Getting to Know the Florida Blue Foundation

Mental health is one of the priorities of FBF. photo:  Shaynepplstockphoto/shutterstock

Mental health is one of the priorities of FBF. photo:  Shaynepplstockphoto/shutterstock

We’re going to go out on a limb, here, and say that the biggest name in health insurance foundations is Blue Cross and Blue Shield. At IP, we’ve written about and profiled lots of these affiliated funders in different states across the U.S. And it’s been interesting to compare how they differ from place to place in terms of priorities, accessibility and money to spend.  

    One Blue Cross and Blue Shield funder that we haven’t touched on yet is the Florida Blue Foundation (FBF). This funder recently announced that it has $4.3 million available for grants—a move that really solidified its position as a health grantmaker to pay attention to in Florida, especially if you work on its two topics of interest.

    The first topic is mental and behavioral health. While health insurance foundations used to focus exclusively on physical health, this is another sign that times are changing. The strains of untreated or mistreated mental health conditions on the U.S. healthcare system and on society as a whole have reached astronomical levels. And health insurance funders like this one can’t help but notice and respond accordingly.

    It's set aside approximately $2.4 million to fund programs that raise awareness and educate residents about mental and behavioral health in Florida. This money will also fund new materials about navigating the complex healthcare system, and training people on how to use them.

    To a slightly lesser extent, the second big topic that FBF is interested in is health service delivery. This is a more traditional strategy and a practical approach to promoting efficiency in the healthcare system than currently exists, and finding workarounds for people who aren’t being served by it. FBF has set aside about $1.9 million for this purpose through a program called "Advance Innovation and Promote Solutions in the Health Care System." It's backing mobile health units, non-traditional health services, and new models for low-income and under-insured Floridians.

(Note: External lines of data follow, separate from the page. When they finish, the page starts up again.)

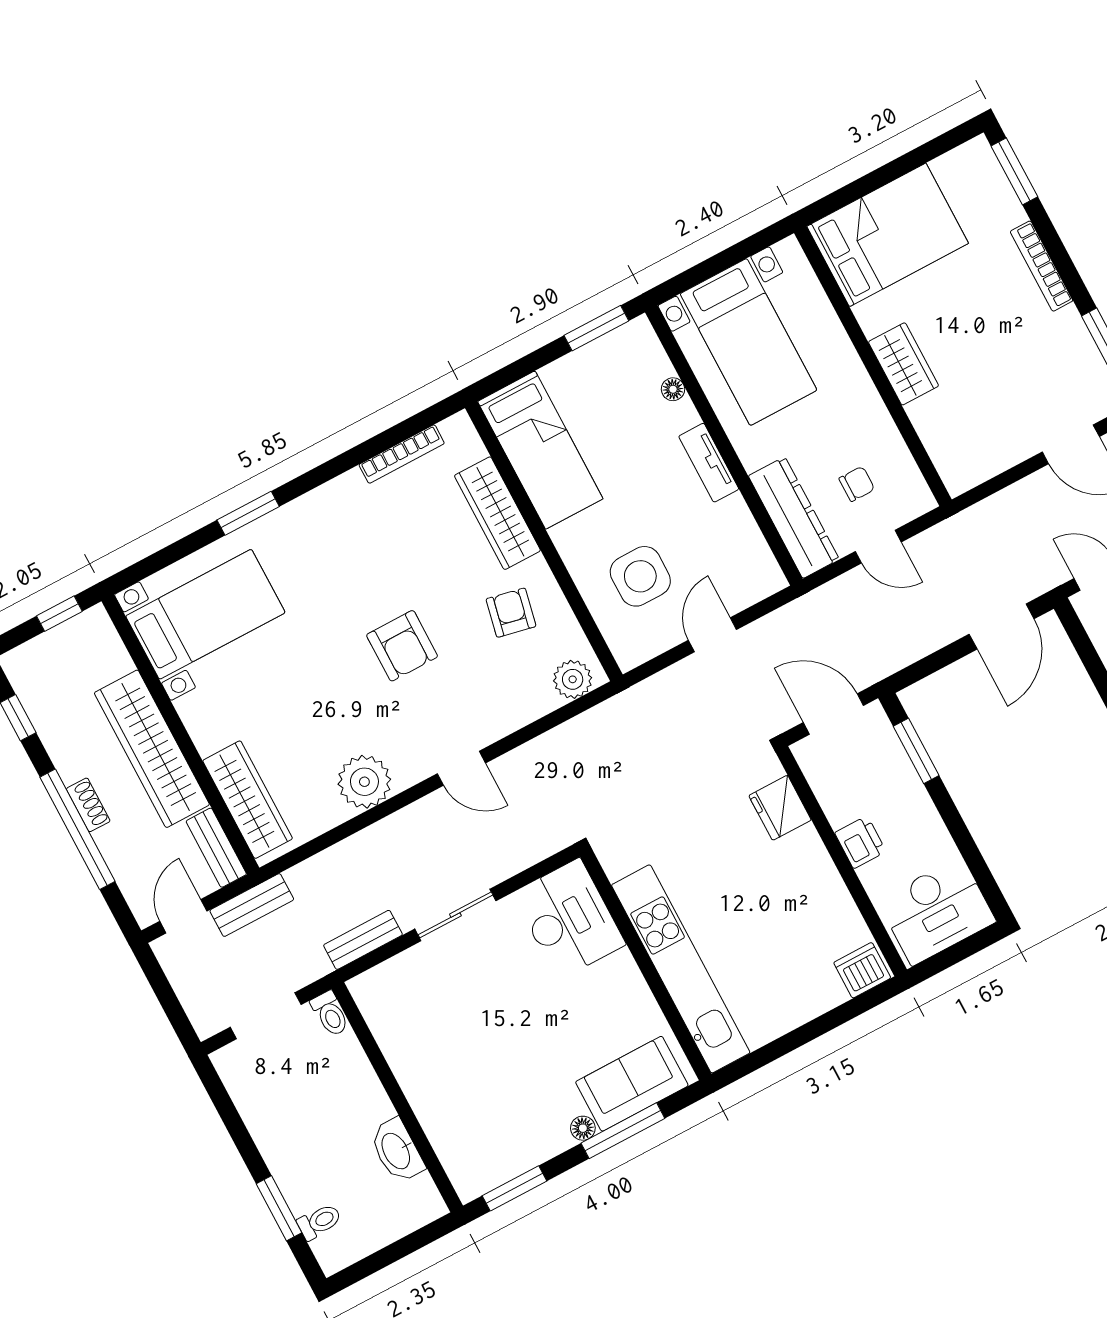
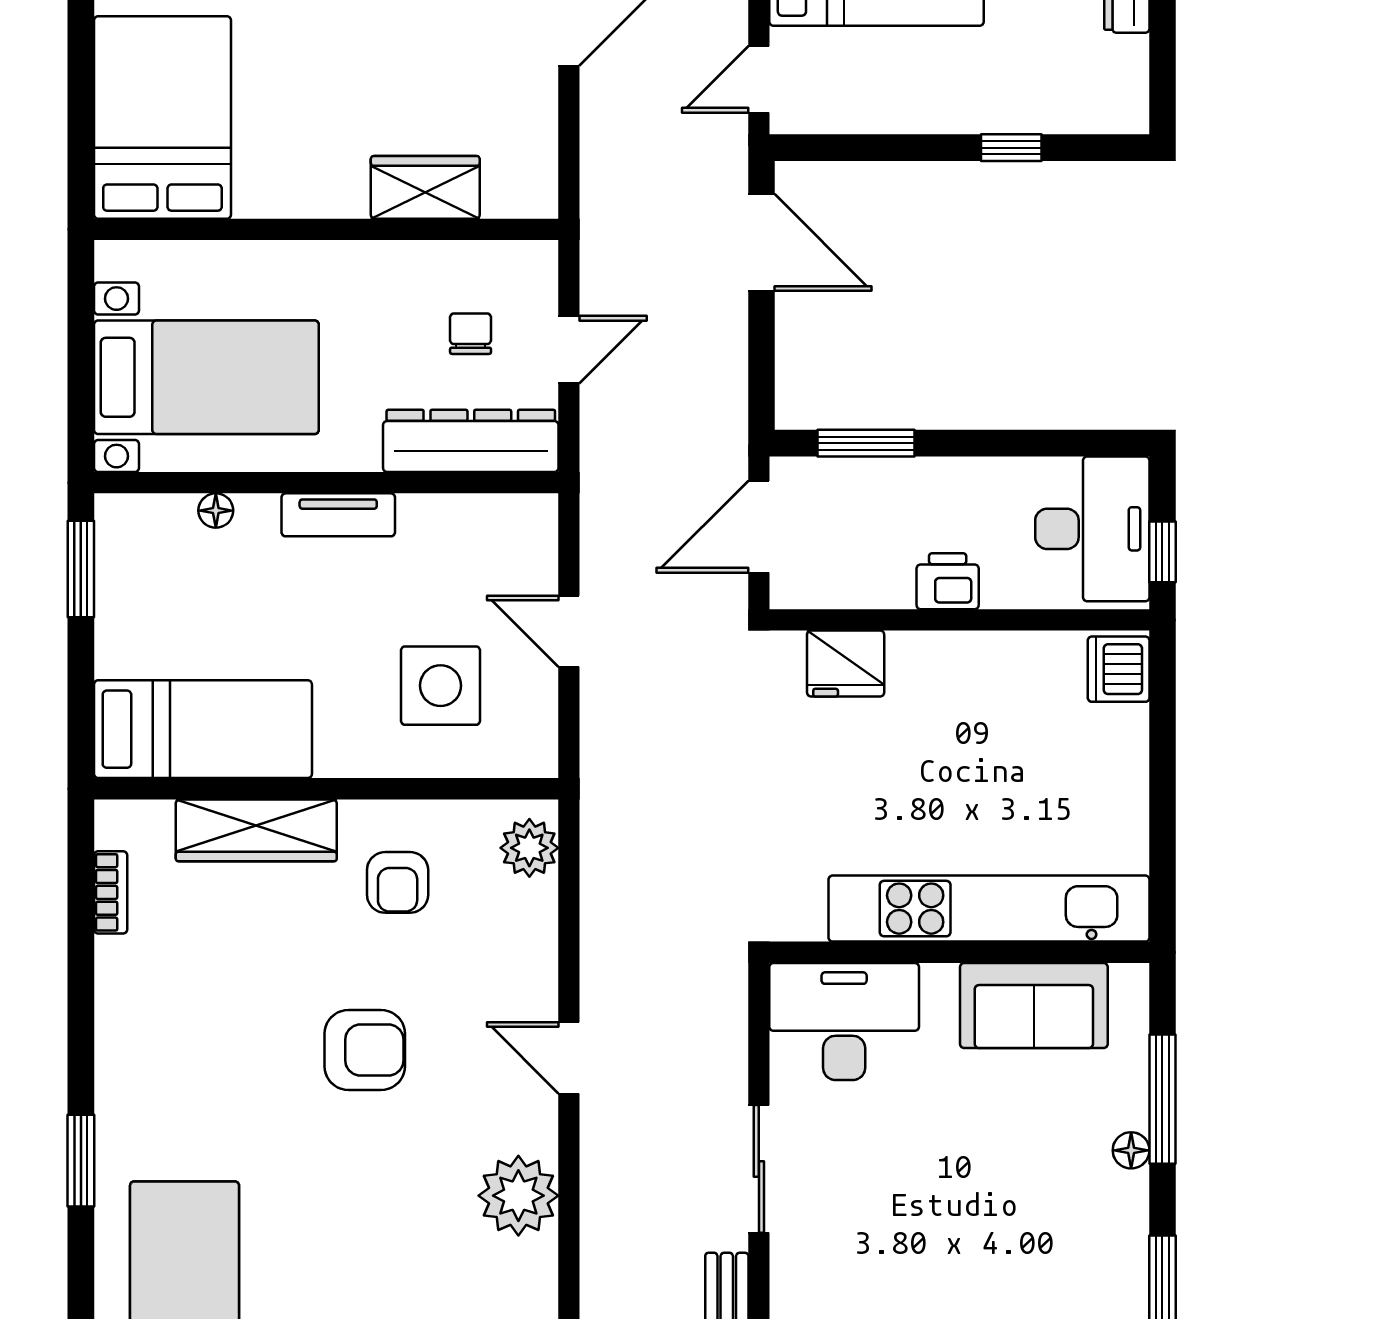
wardrobe: (903, 364) -> (425, 187), moved
bookcase: (402, 454) -> (111, 892), width x0.64
armchair: (511, 613) -> (398, 882), turned -102
door: (461, 768) -> (569, 1058), swing flipped
window: (945, 959) -> (1162, 552), added
sofa: (632, 1084) -> (1034, 1005), moved, turned -90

    These new grants range from $80,000 to $100,000 apiece, and last for a two-year or three-year period.

    As with pretty much all Blue Cross and Blue Shield foundations, this one only accepts grant applications from in-state organizations. But this one in Florida also accepts applications from colleges and universities, training centers and public agencies, in addition to nonprofits. It’s also funding collaborative groups more than anything else.

    Another emerging program at FBF is a nursing fellowship program aimed at improving the quality and safety of patient care. Nursing education support is a bigger priority among Blue Cross and Blue Shield funders, lately. This particular funder is open to applications to explore the possibility of creating such a fellowship that would give recent nursing grads real work experience to prepare for this challenging career. FBF has designated about $250,000 for a 1.5-year planning and feasibility grant for this purpose.

    In the past, FBF has also supported an early literacy initiative and partnered with the Miami Heat for an at-risk youth program. It is also a steady supporter of the United Way. Finally, FBF’s Sapphire Awards, created in 2005, recognize the accomplishments of community health leaders in Florida.

    So basically, there is a lot going on with this Jacksonville-based funder, and there’s quite a bit of money available at the local level. You can learn more about the latest grant opportunities on these two program pages: Advance Innovation and Promote Solutions in the Health Care System and Improve Consumer Health. FBF has been on the Florida grantmaking scene since 2001.